I almost laugh in his face. How lame a police department is this that their information is so outdated? “My parents divorced years ago.” Did she remarry?
“Miss, the house is in Jay Burgos’s name. He plans on selling it, even though, if you ask me, he’s not going to get much for it right now, but hey, desperate times. He also rented the storage unit everything was moved to.”
“But…that’s a mistake. They’re divorced.”
He looks at his file again. “Estranged. Separated. Not divorced,” he says, throwing the words into the vast expanse between us and watching them land like dice on one of those casino craps tables.
I can’t reply. All I can do is think back, try to recall a time when my father might’ve said that he and Mami were officially divorced. I thought that he said so, but then again, maybe I just assumed they were? They were estranged?
“Miss Burgos?” Officer Stanton leans back in his chair and drums his fingers on the armrests. He’s so done with me.
“I’m sorry. I didn’t…”
He sighs and purses his lips. “Call your father,” he says, tapping the edge of the file against his desk. “He would have the keys to the house and the storage facility. Then you can
find whatever it is you’re looking for. Is there something else?”
Something about his smirk and tone, or maybe because I’m so open and vulnerable right now, tells me he’s talking about the journal. He knows about it. Of course he does. Everyone knows about it. According to some, I know where it is and I’m here to claim it, to cash in on it just as much as everybody else, even though clearly I don’t need the money.
I think of my debit card declining at the store last week, how our water and power were cut, and how Nina said she didn’t get paid enough. Or do I? “No, that’s it. I’m sorry to have bothered you.”
“Not a problem.” Facetious smile from ear to ear.
I stand. I have to get out of this negative, accusing atmosphere, but then I remember the other reason I came. “There’s something else…” I pull out the plastic bag containing the bloodstained T-shirt. “I found this. It belongs to whoever killed her.”
Officer Stanton’s eyebrows raise. He gives a short chuckle. “What makes you think your mother was murdered? She slipped and fell in her own bathroom.”
“Because my mother didn’t slip.” I glare at him. No one will ever understand how I get my information. My mother told me herself. She came from the grave and showed me. “She just didn’t.”
He doesn’t hold out his hand or offer to take a look at my evidence, just stares at my face, his brown eyes holding steady on mine. “Leave it there,” he says, nodding to the edge of the desk. “I’ll have someone properly collect it. Where did you get it?”
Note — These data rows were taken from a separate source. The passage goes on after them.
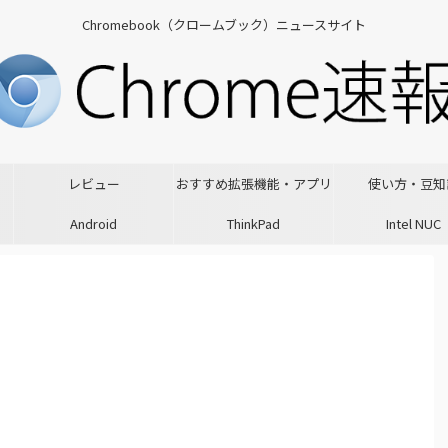
Chromebook（クロームブック）ニュースサイト
レビュー
おすすめ拡張機能・アプリ
使い方・豆知
Android
ThinkPad
Intel NUC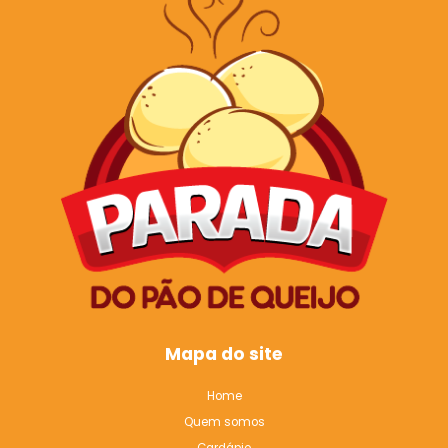
Mapa do site
Home
Quem somos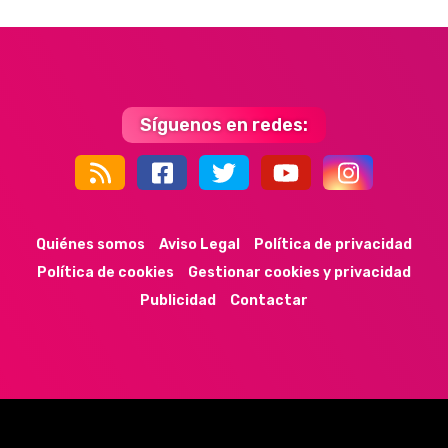
Síguenos en redes:
44k
9k
35k
352
Quiénes somos
Aviso Legal
Política de privacidad
Política de cookies
Gestionar cookies y privacidad
Publicidad
Contactar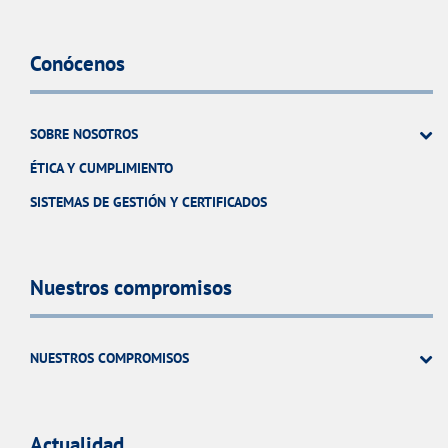
Conócenos
SOBRE NOSOTROS
ÉTICA Y CUMPLIMIENTO
SISTEMAS DE GESTIÓN Y CERTIFICADOS
Nuestros compromisos
NUESTROS COMPROMISOS
Actualidad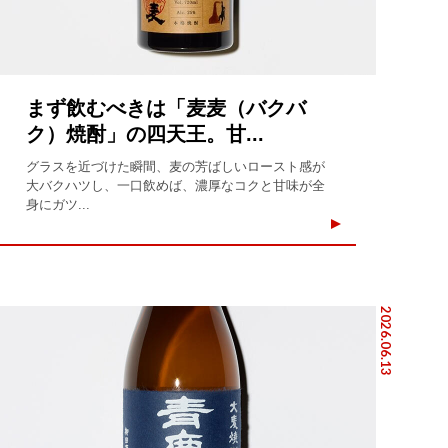
まず飲むべきは「麦麦（バクバ
ク）焼酎」の四天王。甘...
グラスを近づけた瞬間、麦の芳ばしいロースト感が
大バクハツし、一口飲めば、濃厚なコクと甘味が全
身にガツ...
2026.06.13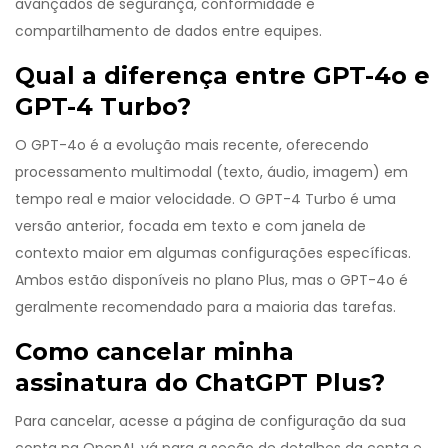
avançados de segurança, conformidade e
compartilhamento de dados entre equipes.
Qual a diferença entre GPT-4o e
GPT-4 Turbo?
O GPT-4o é a evolução mais recente, oferecendo
processamento multimodal (texto, áudio, imagem) em
tempo real e maior velocidade. O GPT-4 Turbo é uma
versão anterior, focada em texto e com janela de
contexto maior em algumas configurações específicas.
Ambos estão disponíveis no plano Plus, mas o GPT-4o é
geralmente recomendado para a maioria das tarefas.
Como cancelar minha
assinatura do ChatGPT Plus?
Para cancelar, acesse a página de configuração da sua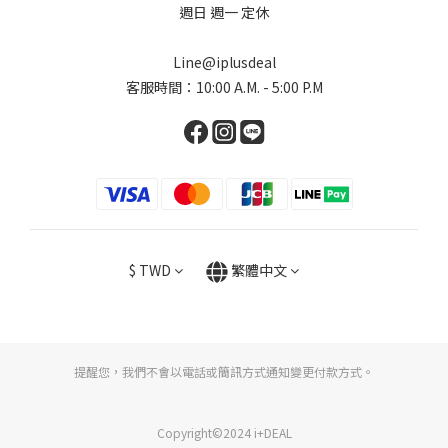
週日 週一 定休
Line@iplusdeal
客服時間：10:00 A.M. - 5:00 P.M
$
TWD
繁體中文
提醒您，我們不會以電話或簡訊方式通知變更付款方式。
Copyright©2024 i+DEAL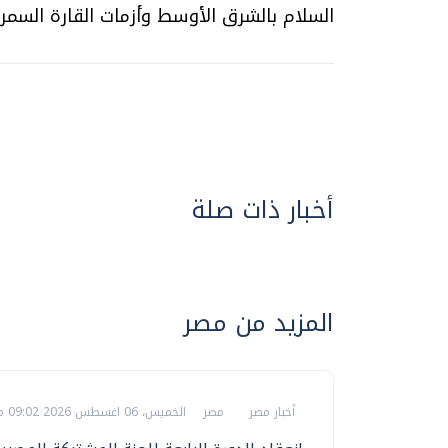
السلام بالشرق الأوسط وأزمات القارة السمراء
أخبار ذات صلة
المزيد من مصر
أخبار مصر
مصر
الخميس، 06 اغسطس 2026 09:02 م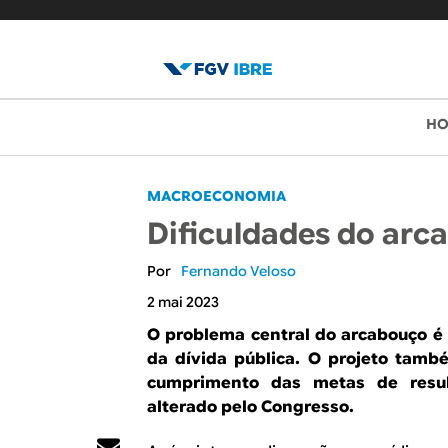
B
M
H
e
l
n
o
MACROECONOMIA
u
Dificuldades do arca
p
g
r
Fernando Veloso
d
i
2 mai 2023
o
n
O problema central do arcabouço é 
da dívida pública. O projeto tam
c
I
cumprimento das metas de resul
i
B
alterado pelo Congresso.
p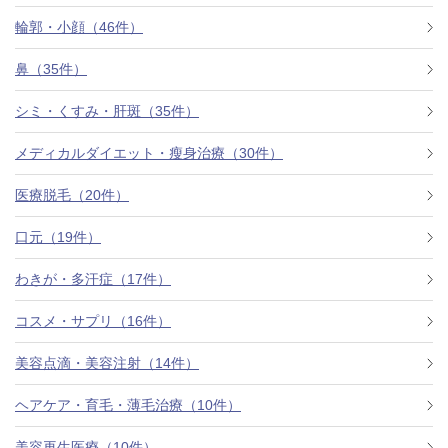
料金一覧
輪郭・小顔（46件）
施術症例
鼻（35件）
シミ・くすみ・肝斑（35件）
初めての方へ
メディカルダイエット・瘦身治療（30件）
医療脱毛（20件）
お悩みで探す
施術メニュー
口元（19件）
わきが・多汗症（17件）
医師の
コスメ・サプリ（16件）
医師紹介
スケジュール
美容点滴・美容注射（14件）
予約方法に
ヘアケア・育毛・薄毛治療（10件）
アクセス
ついて
西梅田から徒歩2分
美容再生医療（10件）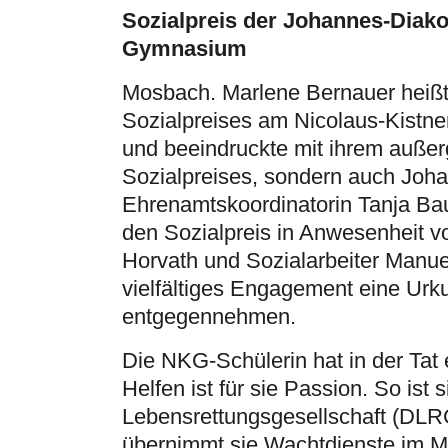
Sozialpreis der Johannes-Diako
Gymnasium
Mosbach. Marlene Bernauer heißt 
Sozialpreises am Nicolaus-Kistne
und beeindruckte mit ihrem außer
Sozialpreises, sondern auch Joha
Ehrenamtskoordinatorin Tanja B
den Sozialpreis in Anwesenheit vo
Horvath und Sozialarbeiter Manuel
vielfältiges Engagement eine Urk
entgegennehmen.
Die NKG-Schülerin hat in der Tat
Helfen ist für sie Passion. So ist
Lebensrettungsgesellschaft (DLR
übernimmt sie Wachtdienste im Mo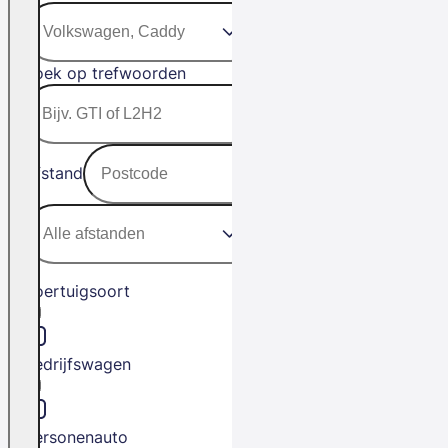
Zoek op trefwoorden
Afstand
Voertuigsoort
Bedrijfswagen
Personenauto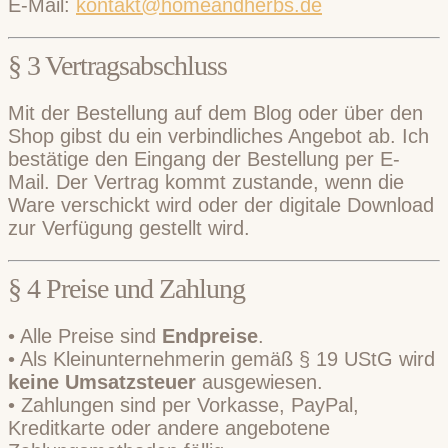
E-Mail:
kontakt@homeandherbs.de
§ 3 Vertragsabschluss
Mit der Bestellung auf dem Blog oder über den
Shop gibst du ein verbindliches Angebot ab. Ich
bestätige den Eingang der Bestellung per E-
Mail. Der Vertrag kommt zustande, wenn die
Ware verschickt wird oder der digitale Download
zur Verfügung gestellt wird.
§ 4 Preise und Zahlung
• Alle Preise sind
Endpreise
.
• Als Kleinunternehmerin gemäß § 19 UStG wird
keine Umsatzsteuer
ausgewiesen.
• Zahlungen sind per Vorkasse, PayPal,
Kreditkarte oder andere angebotene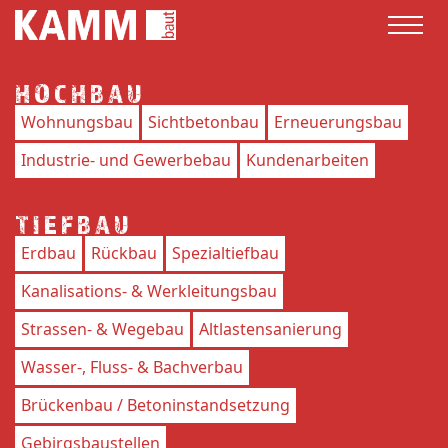
HOCHBAU
Wohnungsbau
Sichtbetonbau
Erneuerungsbau
Industrie- und Gewerbebau
Kundenarbeiten
TIEFBAU
Erdbau
Rückbau
Spezialtiefbau
Kanalisations- & Werkleitungsbau
Strassen- & Wegebau
Altlastensanierung
Wasser-, Fluss- & Bachverbau
Brückenbau / Betoninstandsetzung
Gebirgsbaustellen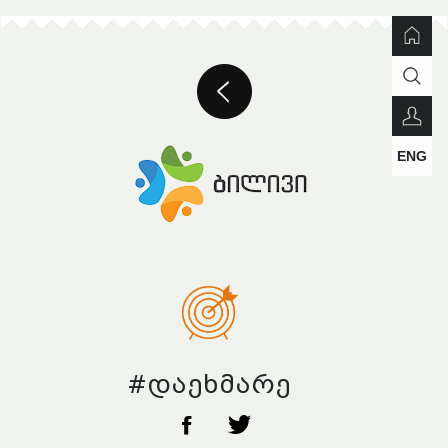
ENG
#დაეხმარე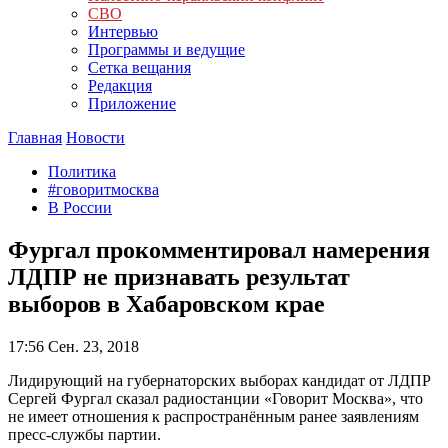
СВО
Интервью
Программы и ведущие
Сетка вещания
Редакция
Приложение
Главная
Новости
Политика
#говоритмосква
В России
Фургал прокомментировал намерения
ЛДПР не признавать результат
выборов в Хабаровском крае
17:56
Сен. 23, 2018
Лидирующий на губернаторских выборах кандидат от ЛДПР
Сергей Фургал сказал радиостанции «Говорит Москва», что
не имеет отношения к распространённым ранее заявлениям
пресс-службы партии.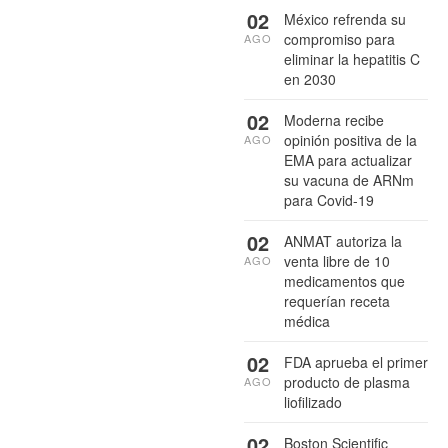
02
México refrenda su
compromiso para
AGO
eliminar la hepatitis C
en 2030
02
Moderna recibe
opinión positiva de la
AGO
EMA para actualizar
su vacuna de ARNm
para Covid-19
02
ANMAT autoriza la
venta libre de 10
AGO
medicamentos que
requerían receta
médica
02
FDA aprueba el primer
producto de plasma
AGO
liofilizado
02
Boston Scientific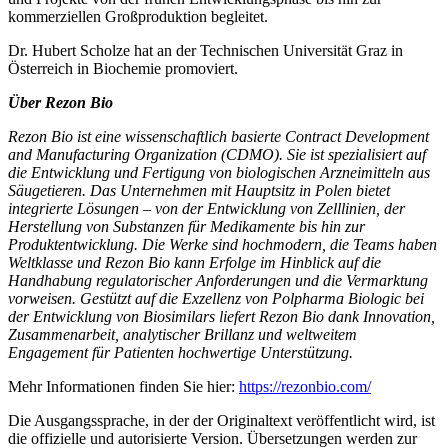
kommerziellen Großproduktion begleitet.
Dr. Hubert Scholze hat an der Technischen Universität Graz in
Österreich in Biochemie promoviert.
Über Rezon Bio
Rezon Bio ist eine wissenschaftlich basierte Contract Development
and Manufacturing Organization (CDMO). Sie ist spezialisiert auf
die Entwicklung und Fertigung von biologischen Arzneimitteln aus
Säugetieren. Das Unternehmen mit Hauptsitz in Polen bietet
integrierte Lösungen – von der Entwicklung von Zelllinien, der
Herstellung von Substanzen für Medikamente bis hin zur
Produktentwicklung. Die Werke sind hochmodern, die Teams haben
Weltklasse und Rezon Bio kann Erfolge im Hinblick auf die
Handhabung regulatorischer Anforderungen und die Vermarktung
vorweisen. Gestützt auf die Exzellenz von Polpharma Biologic bei
der Entwicklung von Biosimilars liefert Rezon Bio dank Innovation,
Zusammenarbeit, analytischer Brillanz und weltweitem
Engagement für Patienten hochwertige Unterstützung.
Mehr Informationen finden Sie hier:
https://rezonbio.com/
Die Ausgangssprache, in der der Originaltext veröffentlicht wird, ist
die offizielle und autorisierte Version. Übersetzungen werden zur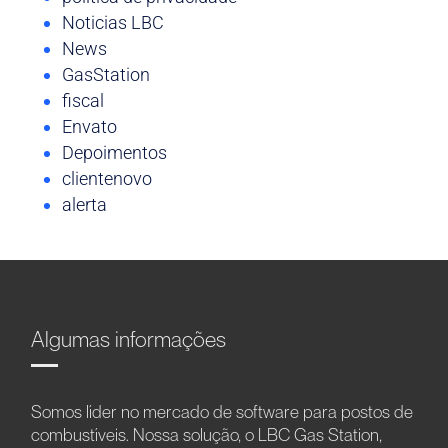
Noticias LBC
News
GasStation
fiscal
Envato
Depoimentos
clientenovo
alerta
Algumas informações
Somos líder no mercado de software para postos de
combustíveis. Nossa solução, o LBC Gas Station,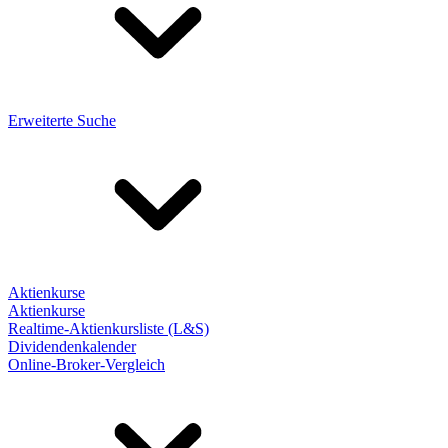
Erweiterte Suche
Aktienkurse
Aktienkurse
Realtime-Aktienkursliste (L&S)
Dividendenkalender
Online-Broker-Vergleich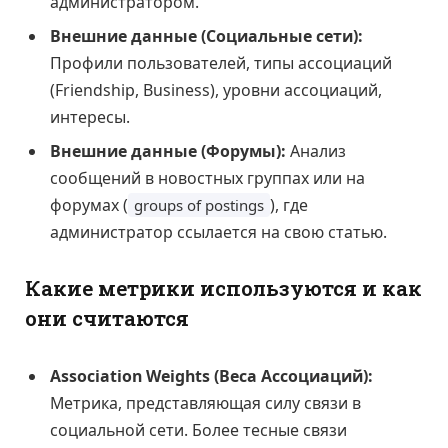
администратором.
Внешние данные (Социальные сети):
Профили пользователей, типы ассоциаций
(Friendship, Business), уровни ассоциаций,
интересы.
Внешние данные (Форумы):
Анализ
сообщений в новостных группах или на
форумах (
), где
groups of postings
администратор ссылается на свою статью.
Какие метрики используются и как
они считаются
Association Weights (Веса Ассоциаций):
Метрика, представляющая силу связи в
социальной сети. Более тесные связи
I went over this a thousand times on the walk over—where I found it, what I was doing rummaging through a garbage receptacle at an abandoned fast food restaurant—but I can’t tell him all that without seeming suspicious. In the end, I decide on the truth. “I found it on North Broadway and Hemlock Drive, just north of the cemetery.”
“The old Hardee’s?” A slow smile spreads on his face, as well as an urge in me to lunge at him for his condescending manner, but instead, I un-crumple the shirt on his desk and point to the dried bloodstains. He smirks. “What makes you think a shirt you found so far removed from the scene belongs to a killer you don’t even know actually exists?”